Saved entries
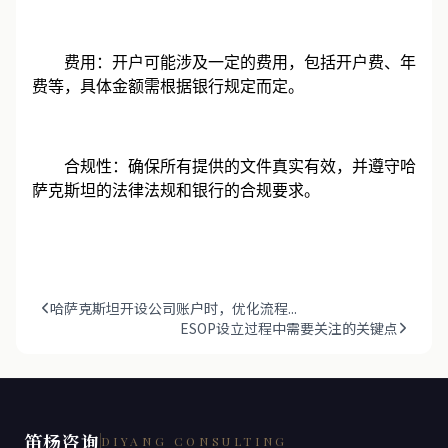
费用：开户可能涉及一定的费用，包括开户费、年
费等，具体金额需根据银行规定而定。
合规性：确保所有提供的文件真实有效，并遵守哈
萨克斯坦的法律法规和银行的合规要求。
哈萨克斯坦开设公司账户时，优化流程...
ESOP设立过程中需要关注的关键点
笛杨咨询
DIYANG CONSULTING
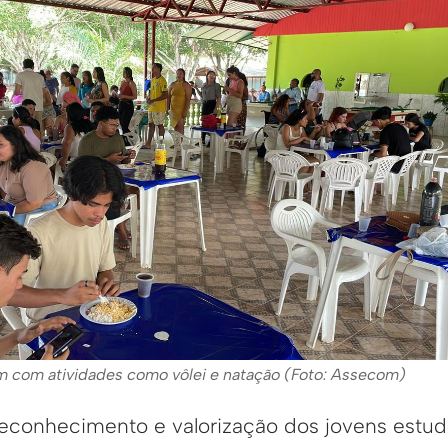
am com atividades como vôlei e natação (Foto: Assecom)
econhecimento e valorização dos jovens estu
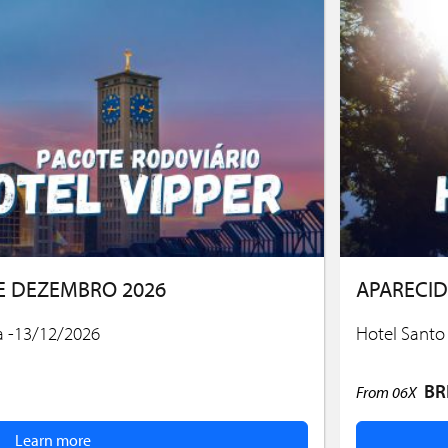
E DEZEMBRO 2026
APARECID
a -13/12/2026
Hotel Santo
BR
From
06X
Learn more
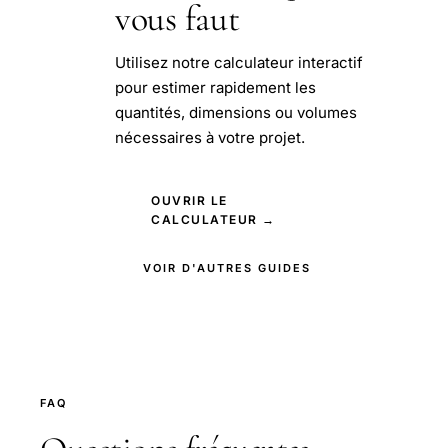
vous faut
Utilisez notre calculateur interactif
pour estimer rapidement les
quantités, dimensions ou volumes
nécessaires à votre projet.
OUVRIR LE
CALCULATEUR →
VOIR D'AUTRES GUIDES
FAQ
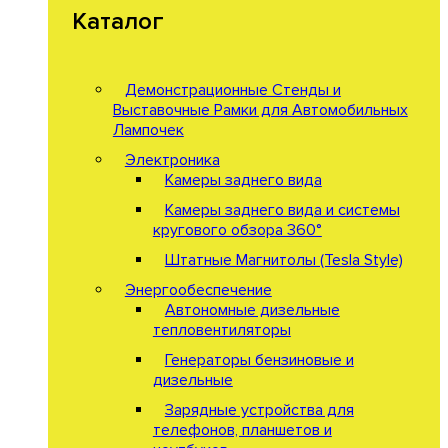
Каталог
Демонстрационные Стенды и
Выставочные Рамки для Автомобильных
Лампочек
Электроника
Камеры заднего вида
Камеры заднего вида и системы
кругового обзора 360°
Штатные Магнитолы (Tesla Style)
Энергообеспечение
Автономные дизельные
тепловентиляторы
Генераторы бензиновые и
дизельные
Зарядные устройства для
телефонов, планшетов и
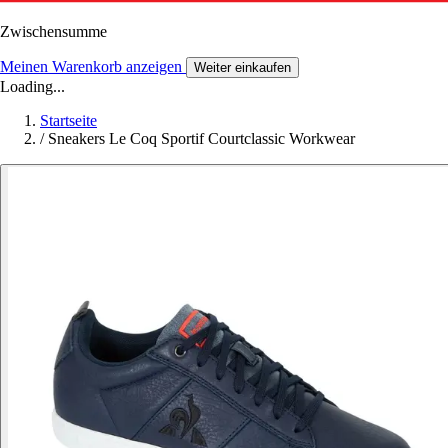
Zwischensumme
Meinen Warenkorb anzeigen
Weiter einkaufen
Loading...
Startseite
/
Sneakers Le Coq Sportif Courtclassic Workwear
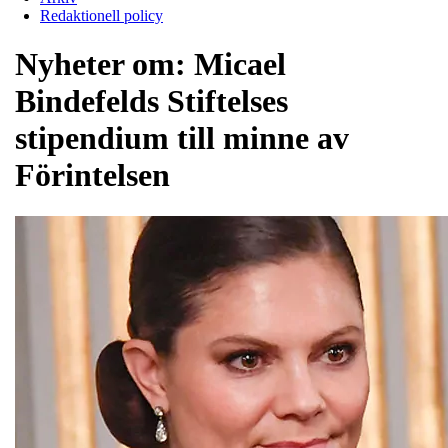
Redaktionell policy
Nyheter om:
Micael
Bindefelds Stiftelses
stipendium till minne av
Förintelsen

_ABOUT THIS EXERCISE_.
Strip out the pictures and quote the remaining data word for word.

_ANSWER TO THE PROBLEM_.
费用：开户可能涉及一定的费用，包括开户费、年
费等，具体金额需根据银行规定而定。
合规性：确保所有提供的文件真实有效，并遵守哈
萨克斯坦的法律法规和银行的合规要求。
哈萨克斯坦开设公司账户时，优化流程...
ESOP设立过程中需要关注的关键点
笛杨咨询
DIYANG CONSULTING
am com atividades como vôlei e natação (Foto: Assecom)
econhecimento e valorização dos jovens estu
E DEZEMBRO 2026
APARECID
a -13/12/2026
Hotel Santo
BR
From
06X
Learn more
vous faut
Utilisez notre calculateur interactif
pour estimer rapidement les
quantités, dimensions ou volumes
nécessaires à votre projet.
OUVRIR LE
CALCULATEUR →
VOIR D'AUTRES GUIDES
FAQ
Каталог
Демонстрационные Стенды и
Выставочные Рамки для Автомобильных
Лампочек
Электроника
Камеры заднего вида
Камеры заднего вида и системы
кругового обзора 360°
Штатные Магнитолы (Tesla Style)
Энергообеспечение
Автономные дизельные
тепловентиляторы
Генераторы бензиновые и
дизельные
Зарядные устройства для
телефонов, планшетов и
Zwischensumme
Meinen Warenkorb anzeigen
Weiter einkaufen
Loading...
Startseite
/
Sneakers Le Coq Sportif Courtclassic Workwear
Redaktionell policy
Nyheter om:
Micael
Bindefelds Stiftelses
stipendium till minne av
Förintelsen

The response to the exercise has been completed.